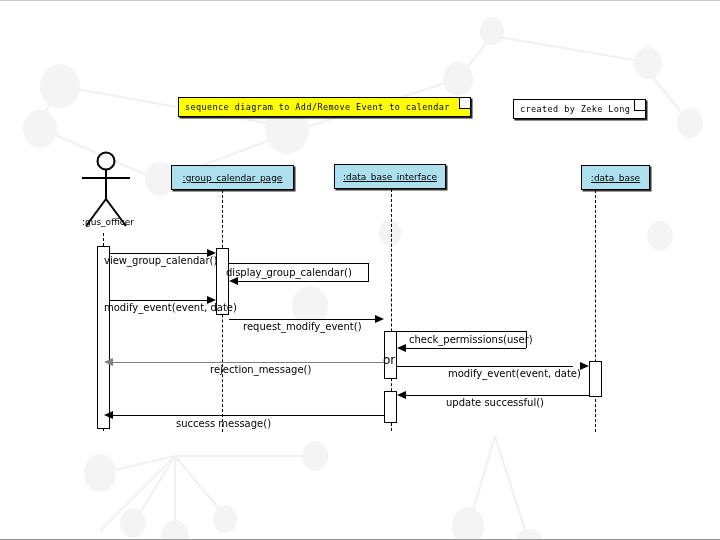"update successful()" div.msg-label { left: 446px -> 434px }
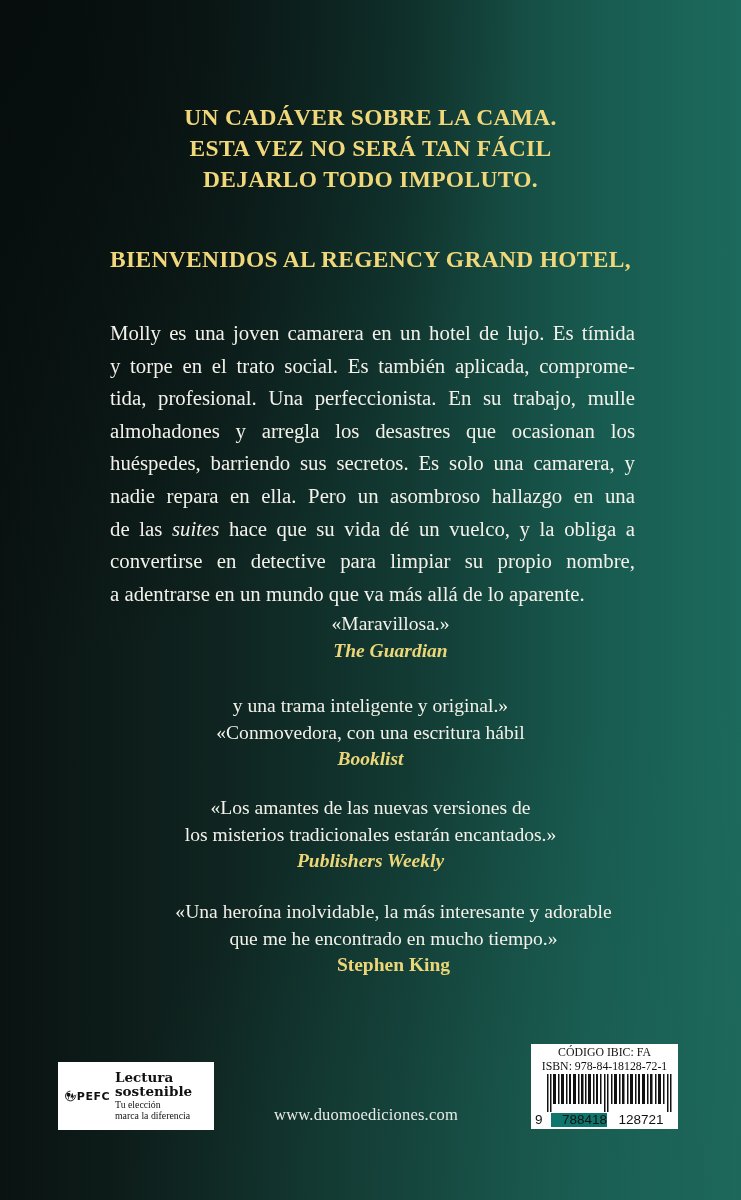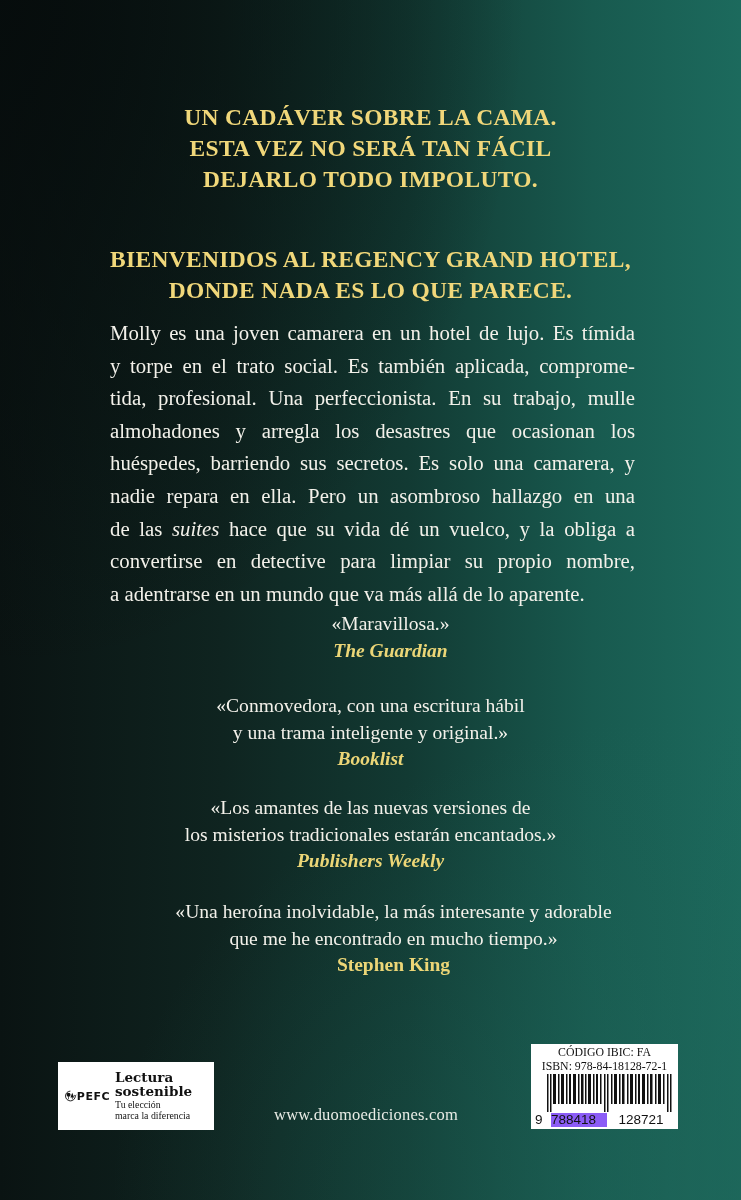"DONDE NADA ES LO QUE" span.line { html: <span>DONDE NADA ES LO QUE PARECE.</span> -> none }
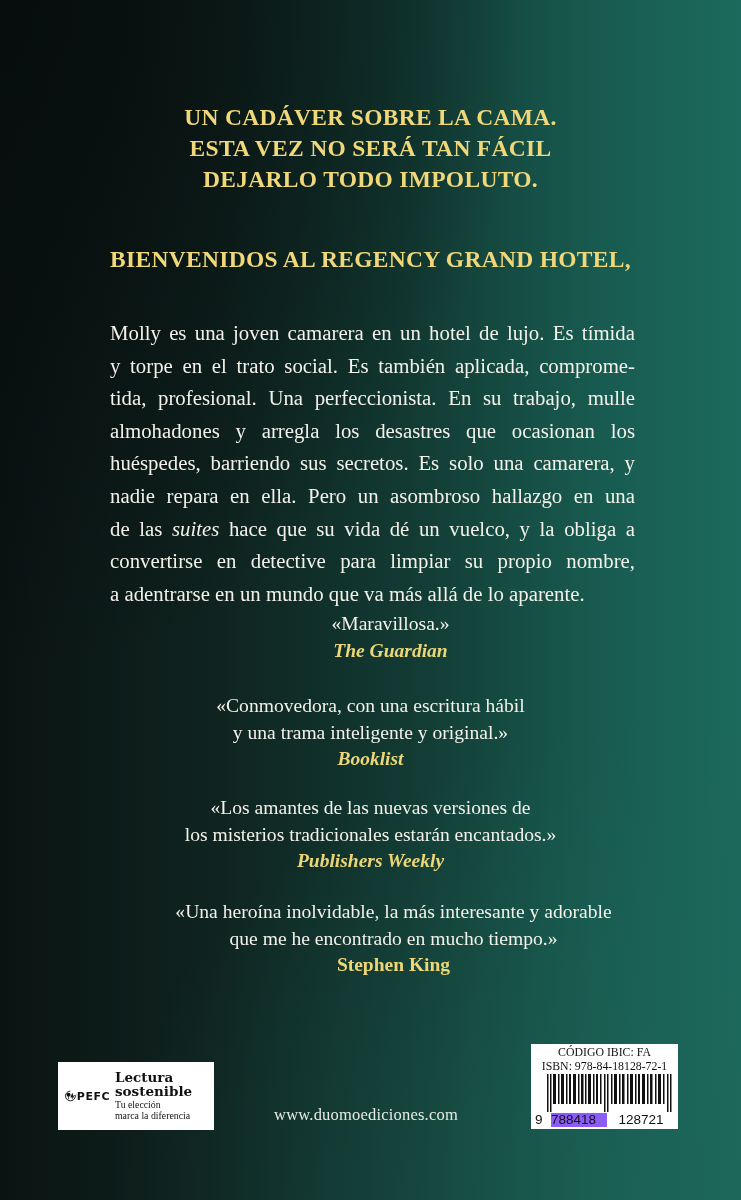"«Conmovedora, con una escritura hábil" span.line { order: before "y una trama inteligente y" -> after "y una trama inteligente y" }
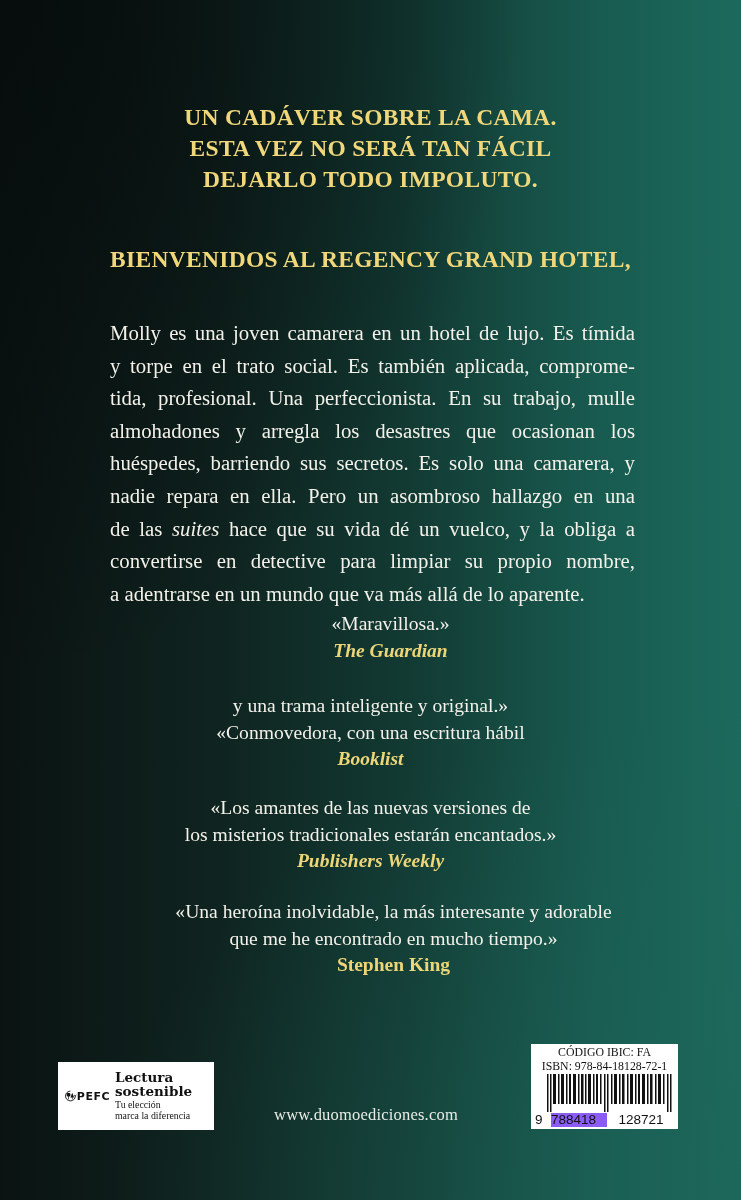"788418" .barcode-digits .d1 { background: #8b5cf6 -> #0f766e; text-align: left -> right }
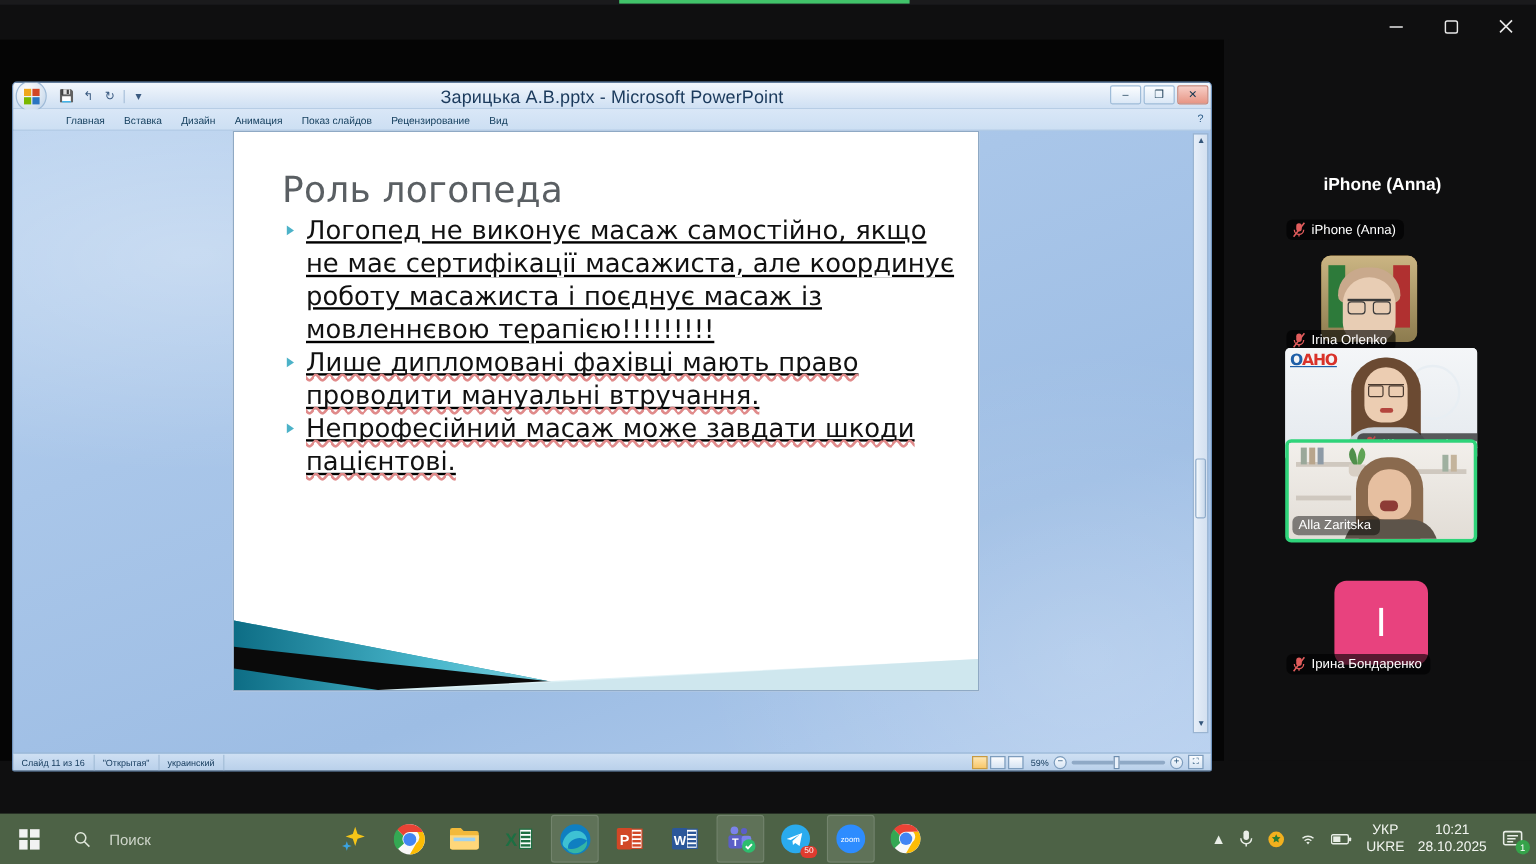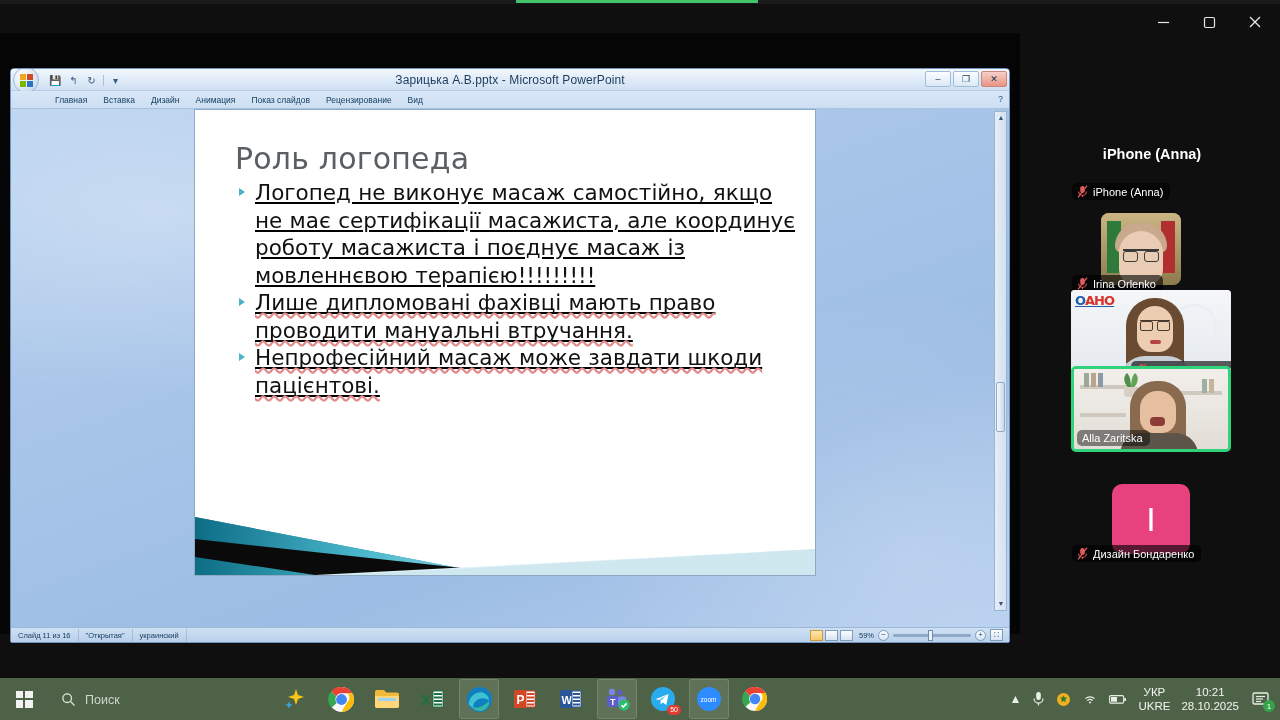"Зарицька А.В.pptx - Microsoft PowerPoint" .ppt-title { font-size: 12px -> 15px }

- **What the task requires**: Without the pictures, write out all of the material exactly.

- **Exercise output**:
"update successful()" div.msg-label { left: 446px -> 434px }
"DONDE NADA ES LO QUE" span.line { html: <span>DONDE NADA ES LO QUE PARECE.</span> -> none }
"«Conmovedora, con una escritura hábil" span.line { order: before "y una trama inteligente y" -> after "y una trama inteligente y" }
"788418" .barcode-digits .d1 { background: #8b5cf6 -> #0f766e; text-align: left -> right }
"Зарицька А.В.pptx - Microsoft PowerPoint" .ppt-title { font-size: 12px -> 15px }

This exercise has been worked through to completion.